Erfüllen Sie Ihre kulturelle Neugier während Ihrer Zimbabwe-Safari mit einem Besuch der Great Zimbabwe Ruinen, etwa 400 Kilometer östlich der Stadt Bulawayo. Diese alten Wunder wurden 1986 von der UNESCO zum Weltkulturerbe erklärt und sind das wichtigste nationale Monument von Simbabwe.
Geschichte der Great Zimbabwe Ruinen
Mit einer Geschichte, die bis ins 11. Jahrhundert zurückreicht, sind die Great Zimbabwe Ruins sowohl historisch bedeutend als auch beeindruckend. Die Strukturen der Ruinen wurden vollständig aus rechteckigen Granitsteinen erbaut, die sorgfältig übereinander geschichtet wurden. Sie haben über sieben Jahrhunderte hinweg ohne Mörtel oder regelmäßige Wartung überdauert.

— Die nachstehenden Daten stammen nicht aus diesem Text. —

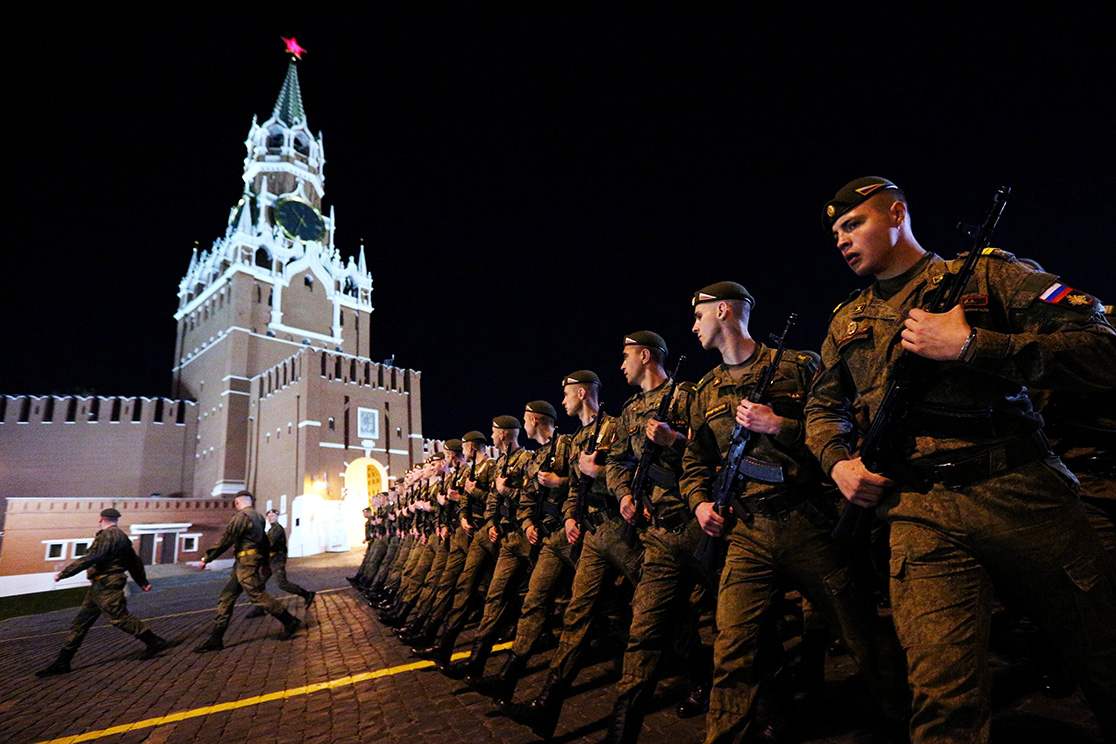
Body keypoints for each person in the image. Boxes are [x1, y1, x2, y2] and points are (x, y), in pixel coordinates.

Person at [805, 176, 1116, 742]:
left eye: (854, 224)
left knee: (1104, 655)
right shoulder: (844, 320)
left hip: (1022, 493)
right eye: (835, 233)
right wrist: (837, 463)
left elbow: (1103, 349)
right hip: (920, 513)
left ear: (897, 213)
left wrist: (975, 347)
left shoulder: (990, 276)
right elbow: (823, 410)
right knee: (942, 705)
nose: (842, 240)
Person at [682, 281, 903, 742]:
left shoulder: (798, 366)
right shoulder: (705, 392)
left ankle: (908, 722)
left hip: (808, 522)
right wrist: (700, 502)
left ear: (723, 310)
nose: (694, 326)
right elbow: (693, 463)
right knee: (732, 652)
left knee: (860, 634)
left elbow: (845, 428)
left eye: (699, 315)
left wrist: (779, 425)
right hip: (745, 531)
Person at [36, 508, 169, 677]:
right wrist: (142, 582)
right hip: (99, 586)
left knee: (119, 618)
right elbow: (134, 562)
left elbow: (92, 558)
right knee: (81, 623)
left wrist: (64, 573)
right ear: (116, 519)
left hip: (107, 584)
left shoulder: (108, 536)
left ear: (101, 519)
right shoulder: (122, 537)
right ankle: (63, 661)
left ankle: (154, 641)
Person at [193, 490, 302, 652]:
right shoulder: (258, 517)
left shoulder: (241, 517)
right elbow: (265, 542)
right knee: (227, 597)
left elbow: (226, 539)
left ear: (237, 503)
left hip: (245, 564)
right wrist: (264, 562)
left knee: (257, 594)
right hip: (247, 563)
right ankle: (216, 638)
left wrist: (206, 558)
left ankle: (289, 621)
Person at [245, 509, 315, 617]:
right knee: (259, 584)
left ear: (277, 517)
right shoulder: (271, 530)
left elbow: (269, 544)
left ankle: (307, 594)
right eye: (269, 516)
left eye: (273, 515)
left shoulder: (277, 529)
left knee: (282, 583)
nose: (271, 517)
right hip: (270, 561)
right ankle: (260, 607)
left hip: (277, 560)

Die Ruinen erstrecken sich über etwa 720 Hektar in der wunderschönen Landschaft Simbabwes und gelten als Schlüssel zum Rätsel der antiken afrikanischen Zivilisation der Shona-Viehzüchter. Aufgrund der imposanten Dimensionen der Ruinen sowie der Vielzahl an antiken Eisenwerkzeugen, Keramiken, Gold, Schnitzereien und Töpferwaren, die dort gefunden wurden, ist es unklar, ob die Shona das gesamte Bauwerk eigenständig errichteten oder von äußeren Einflüssen beeinflusst wurden. Es ist jedoch bekannt, dass dieses majestätische Ruinenensemble etwa 300 Jahre zum Bau brauchte und mehr als 10.000 Menschen beherbergte.

Schätze der Great Zimbabwe Ruinen
Die Great Zimbabwe Ruins bestehen aus zwei Hauptbereichen beeindruckender Trockenmauerwerke – dem Hill Complex und dem Great Enclosure. Der Hill Complex thront auf einem Granitfelsen mit Blick auf die umliegenden Ruinen und besteht aus engen, verwinkelten Gängen, die zu kleinen Einfriedungen führen. Das Great Enclosure ist wohl der imposanteste Teil der Anlage: eine große steinerne Umfriedung mit einem Durchmesser von 89 Metern. Die sie umgebende Mauer ist 244 Meter lang, an ihrer dicksten Stelle 5 Meter stark und ragt bis zu 10 Meter in die Höhe. Türme und Monolithen durchbrechen die Mauer, deren antike Oberflächen noch heute von feinen Vogelgravuren, Zickzackmustern und weiteren Symbolen geschmückt sind.
Wenn man zwischen den Ruinen von Great Zimbabwe steht, kommen einem viele Worte in den Sinn – majestätisch, erhaben, zeitlos. Diese uralten Bauwerke, eingebettet in das felsige, hügelige Gelände Zimbabwes, vermitteln das Gefühl, einer untergegangenen Zivilisation ganz nah zu sein, deren Spuren längst von der Erde verschwunden sind. Und obwohl die Gründe für das Verlassen der Anlage bis heute nicht eindeutig geklärt sind, sind die erhaltenen Bauwerke ein wahres architektonisches Wunder vergangener Zeiten.